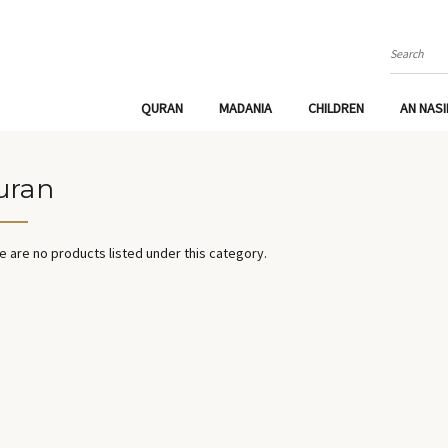
Search
QURAN
MADANIA
CHILDREN
AN NAS
uran
e are no products listed under this category.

Exercise objective:
Everything in the listing, except its images, should be set down exactly.

Expected answer:
Search
QURAN
MADANIA
CHILDREN
AN NAS
uran
e are no products listed under this category.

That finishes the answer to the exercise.